The impact sends sparks of pain blasting in every direction. A zillion messages of
what are you even thinking
flood my brain. I moan.
The bedroom door swings open and I pry open my eyes a millimeter to make out Garrett’s bare feet, the edges of his jeans, the bones of his toes, as they pass my head.
“Trying to make a run for it, Rebel?” He chuckles. His voice is too loud and too close. It’s perfect. His hands are gentle, but I still groan as he helps me up. My skin feels raw, my bones ache.
I lean against his metal chest once I’m upright and I breathe him in. He doesn’t smell like metal at all. There is a top note of the fibers in his clothes, the detergent he washed them in, his cologne, and even his soap. The next is the middle note of his skin, citrus and frost, beach wood and summer. The last is a base note of something else, almost like thought bubbles in the air, with scents attached to them. I can’t tell exactly what they are, but they make me feel curious and grateful and nervous and overwhelmingly happy. Garrett is the scent of everything I love.
I grit my teeth as I lie back down.
“Just hum,” he whispers, dropping down on one knee at my bedside. “I was so…”
He stops suddenly. My lips are tight and I realize they’re stretched across my open, clenched teeth. Everything hurts. My skin is as paper thin as wet moth wings. But I’m so glad that, even though I can hardly see him through my eyelashes, I still can, and I hum.
He’s quiet for so long that I finally force my eyes open a crack more to see if he’s still there. He is. He’s crouched beside the bed, his eyes glossy, one finger rubbing his top lip as he stares at me. He smiles when he sees my eyelashes flutter. In the candlelight, his eyes are the color of rain.
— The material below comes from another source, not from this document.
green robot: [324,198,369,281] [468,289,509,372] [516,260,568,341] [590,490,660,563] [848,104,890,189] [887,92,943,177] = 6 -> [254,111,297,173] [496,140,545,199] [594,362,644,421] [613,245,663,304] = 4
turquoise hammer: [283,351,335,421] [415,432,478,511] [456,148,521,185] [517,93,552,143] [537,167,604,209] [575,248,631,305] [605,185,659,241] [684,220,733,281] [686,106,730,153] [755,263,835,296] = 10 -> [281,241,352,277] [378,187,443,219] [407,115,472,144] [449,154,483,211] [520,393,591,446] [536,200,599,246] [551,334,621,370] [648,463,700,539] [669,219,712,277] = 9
I rub my opposite thumb into my palm and feel the ridges of my Impression. I am an
us
now. Part of the Ianua, like my mother. Contego, like Garrett. I finally feel my lips and smile, even though it feels lumpy.
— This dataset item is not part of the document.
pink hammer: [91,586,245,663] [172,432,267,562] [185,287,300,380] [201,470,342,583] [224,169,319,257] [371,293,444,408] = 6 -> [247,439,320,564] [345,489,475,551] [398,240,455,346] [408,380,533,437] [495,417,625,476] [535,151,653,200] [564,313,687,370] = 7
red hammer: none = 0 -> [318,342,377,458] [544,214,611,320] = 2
Garrett leans forward to the edge of the bed so I can see into the deep wells of his retinas. I want to disappear into them, but the creases at the corners of his eyes draw me back to his smile. His lips separate and I think of his kiss. I wonder how much it will hurt. I wonder if all the tastes and smells and feelings of him will tangle together and erase the pain of any touch to my skin.
I don’t shut my eyes. I want to memorize the texture of his skin with my new vision and feel the hollow of his cheek and taste the full tang of the citrus grove on his lips.
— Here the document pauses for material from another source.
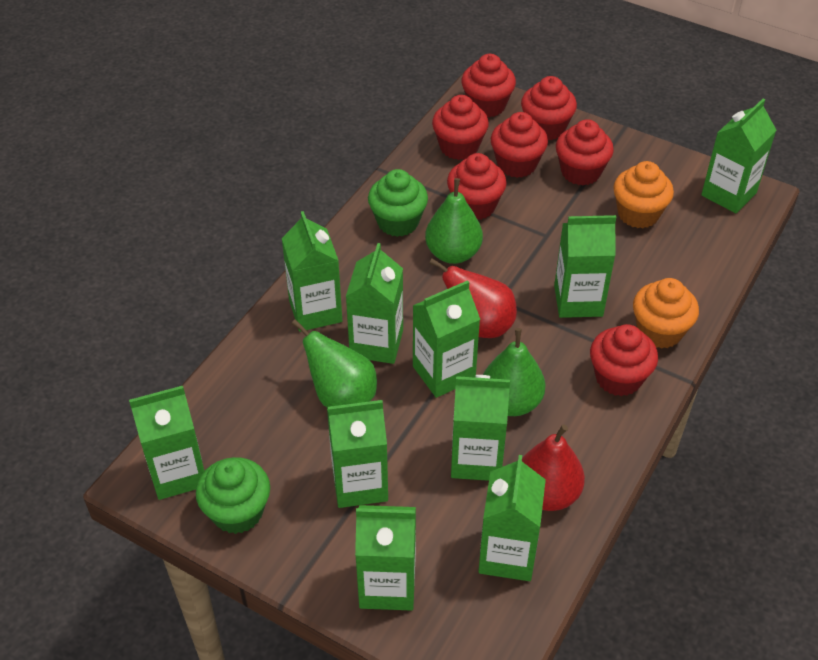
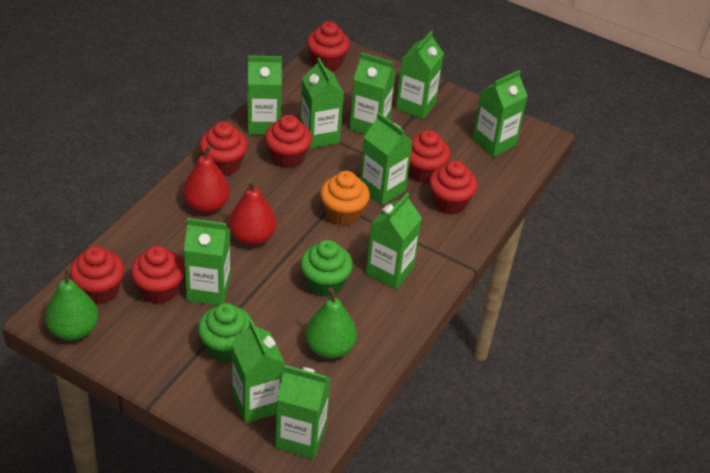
green pear: [291,319,377,408] [425,178,483,264] [483,328,545,416] = 3 -> [45,268,98,341] [305,288,357,359] = 2
orange cupcake: [613,161,674,228] [633,278,699,349] = 2 -> [320,171,370,226] = 1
But he doesn’t kiss me. His mouth hovers over my cheek. He inhales instead and the air pulls softly across my face. He holds it a second and then lets it tumble back out across my cheek. The thin stream dances over my skin like a tiny vapor of lime. It tingles without any pain at all. It is a kiss without being one.
Garrett blows across my cheek again and again, until I relax into a deep sleep. I search through every dream for my mother, but often find Garrett first.
I WAKE UP, LYING ON my back and aching, right down to the center of my eyes. At least I can get them open all the way now. I stare at the candlelight, flickering on the bedroom ceiling, and I’m just crazy grateful that the flame isn’t roaring or barbequing me anymore.
The house is almost too quiet, until I strain to hear something familiar. What a huge mistake. The minute I try to hear what’s going on, my ears pop and all the sounds line up right at my earlobes, waiting to be heard.